A gente, quando tem uma origem de “beradêro” (matuto), se espanta com as coisas novas e fica com receios ao se aproximarem.
Quando a imagem da televisão chegou ao Cariri, no final dos anos 1960, fui convidado por um companheiro de rádio que possuía aparelho de TV, para assistir, ao vivo, o jogo Paraguai e Brasil, direto de Assunção, pelas eliminatórias da Copa de 1970.
Como o sinal televisivo chegava por meio da CITELC (depois Teleceará e, posteriormente, Telemar), em caráter experimental, imaginei que se tratava de uma pegadinha, termo esse que não era usado naquela época.
Quando me deparei com a imagem do jogo, nítida, em preto e branco, da TV Ceará, pertencente aos Diários Associados e que retransmitia jogos da TV Tupi, foi como uma epifania.
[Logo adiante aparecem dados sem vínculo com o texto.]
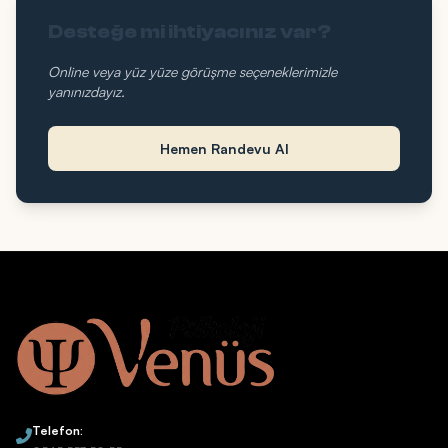
Desteğe mi ihtiyacınız var?
Online veya yüz yüze görüşme seçeneklerimizle
yanınızdayız.
Hemen Randevu Al
Telefon: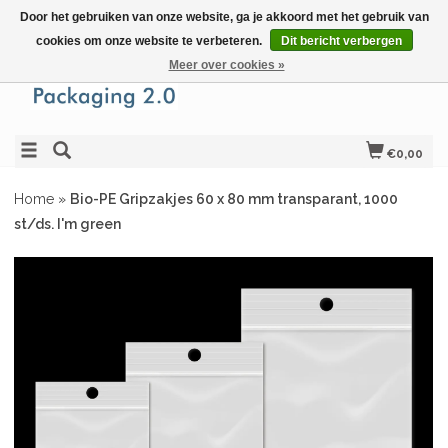
Door het gebruiken van onze website, ga je akkoord met het gebruik van
cookies om onze website te verbeteren.
Dit bericht verbergen
Meer over cookies »
€0,00
Home
»
Bio-PE Gripzakjes 60 x 80 mm transparant, 1000
st/ds. I'm green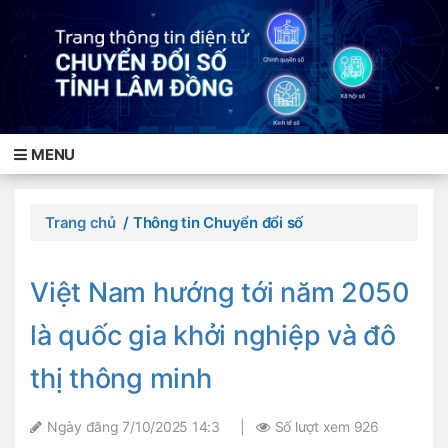
MENU
Trang chủ
/ Thông tin Chuyển đổi số
Việt Nam hướng tới năm 2050
là quốc gia khởi nghiệp và đô
thị thông minh
Ngày đăng
7/10/2025 14:3
|
Số lượt xem
926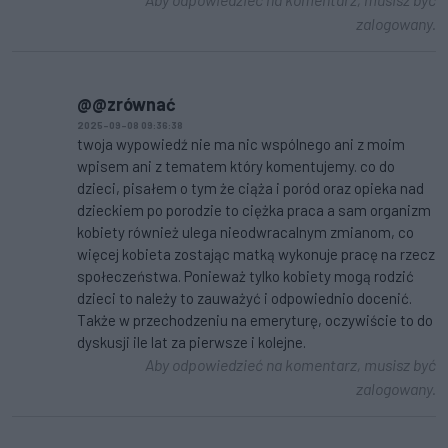
zalogowany.
@@zrównać
2025-09-08 09:36:38
twoja wypowiedź nie ma nic wspólnego ani z moim
wpisem ani z tematem który komentujemy. co do
dzieci, pisałem o tym że ciąża i poród oraz opieka nad
dzieckiem po porodzie to ciężka praca a sam organizm
kobiety również ulega nieodwracalnym zmianom, co
więcej kobieta zostając matką wykonuje pracę na rzecz
społeczeństwa. Ponieważ tylko kobiety mogą rodzić
dzieci to należy to zauważyć i odpowiednio docenić.
Także w przechodzeniu na emeryturę, oczywiście to do
dyskusji ile lat za pierwsze i kolejne.
Aby odpowiedzieć na komentarz, musisz być
zalogowany.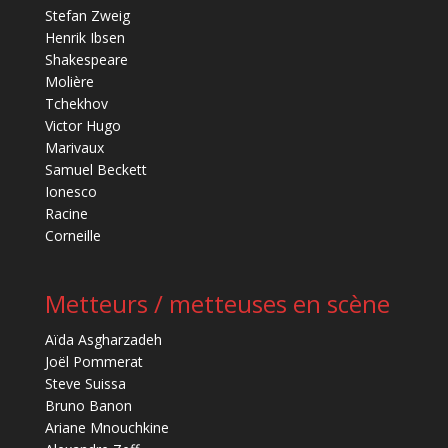
Stefan Zweig
Henrik Ibsen
Shakespeare
Molière
Tchekhov
Victor Hugo
Marivaux
Samuel Beckett
Ionesco
Racine
Corneille
Metteurs / metteuses en scène
Aïda Asgharzadeh
Joël Pommerat
Steve Suissa
Bruno Banon
Ariane Mnouchkine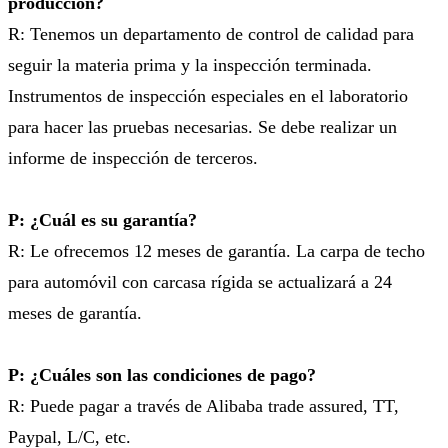
producción?
R: Tenemos un departamento de control de calidad para
seguir la materia prima y la inspección terminada.
Instrumentos de inspección especiales en el laboratorio
para hacer las pruebas necesarias. Se debe realizar un
informe de inspección de terceros.
P: ¿Cuál es su garantía?
R: Le ofrecemos 12 meses de garantía. La carpa de techo
para automóvil con carcasa rígida se actualizará a 24
meses de garantía.
P: ¿Cuáles son las condiciones de pago?
R: Puede pagar a través de Alibaba trade assured, TT,
Paypal, L/C, etc.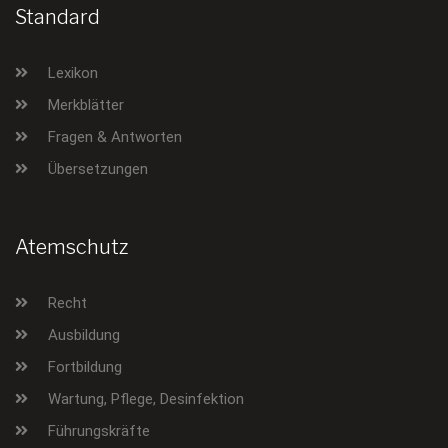
Standard
Lexikon
Merkblätter
Fragen & Antworten
Übersetzungen
Atemschutz
Recht
Ausbildung
Fortbildung
Wartung, Pflege, Desinfektion
Führungskräfte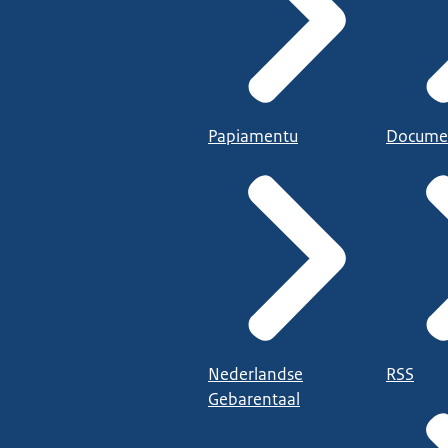
Papiamentu
Docume
Nederlandse
RSS
Gebarentaal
Placar de 3 X 0 para o Brasil, sem maiores dificuldades, com a nossa seleção comandada por João Saldanha, que seria substituído por Zagalo para a Copa do Mundo de 1970, no México.
Em nossa ingenuidade de imberbes 22 anos, dizíamos, de bestas que éramos, o seguinte: “No México, por ser mais distante, a imagem da transmissão não será igual e, provavelmente, estará “chuviscada”.
Vê se pode, um negócio desse?
Quando Brasil x Tchecoslováquia se perfilaram para execução dos hinos nacionais, fiquei sem acreditar, diante das imagens ao vivo, tomado por uma emoção inexplicável.
Foi outro arrebatamento naquele instante glorioso. Já como profissional de rádio experimentado, muito tempo depois, jogos televisionados se apresentaram para mim, à princípio, como uma ameaça ao futebol Brasil afora.
Imaginava que os mais importantes jogos dos campeonatos, carioca e paulista, seriam páreos desleais, na preferência do torcedor, para os confrontos estaduais.
Como as transmissões de jogos ao vivo pela TV eram raras, essas coberturas mais freqüentes, imaginava preocupado que teríamos uma desmistificação de clubes e jogadores, num futebol mais acompanhado pelo rádio, até então.
Corríamos o perigo da banalização. O tempo e as mudanças extraordinárias das coisas, quando começamos a sair da era analógica das comunicações, dissiparam os meus receios.
Hoje, damos de cara com TV e futebol caminhando juntos, gerando receitas, sem as quais essa paixão mundial não teria como subsistir.
Em função dessa pandemia miserável, que atinge a tudo e a todos, com o barco do futebol fazendo água, federações e dirigentes de clubes se apressam em fazer a bola rolar, com televisamento de jogos realizados de portões fechados.
Recebem as cotas da televisão e perdem a renda das bilheterias. E claro, obedecendo às restrições sanitaristas impostas pela saúde pública.
São tempos em que a primazia da imagem aparece como solução para que a roda da economia volte a girar no futebol.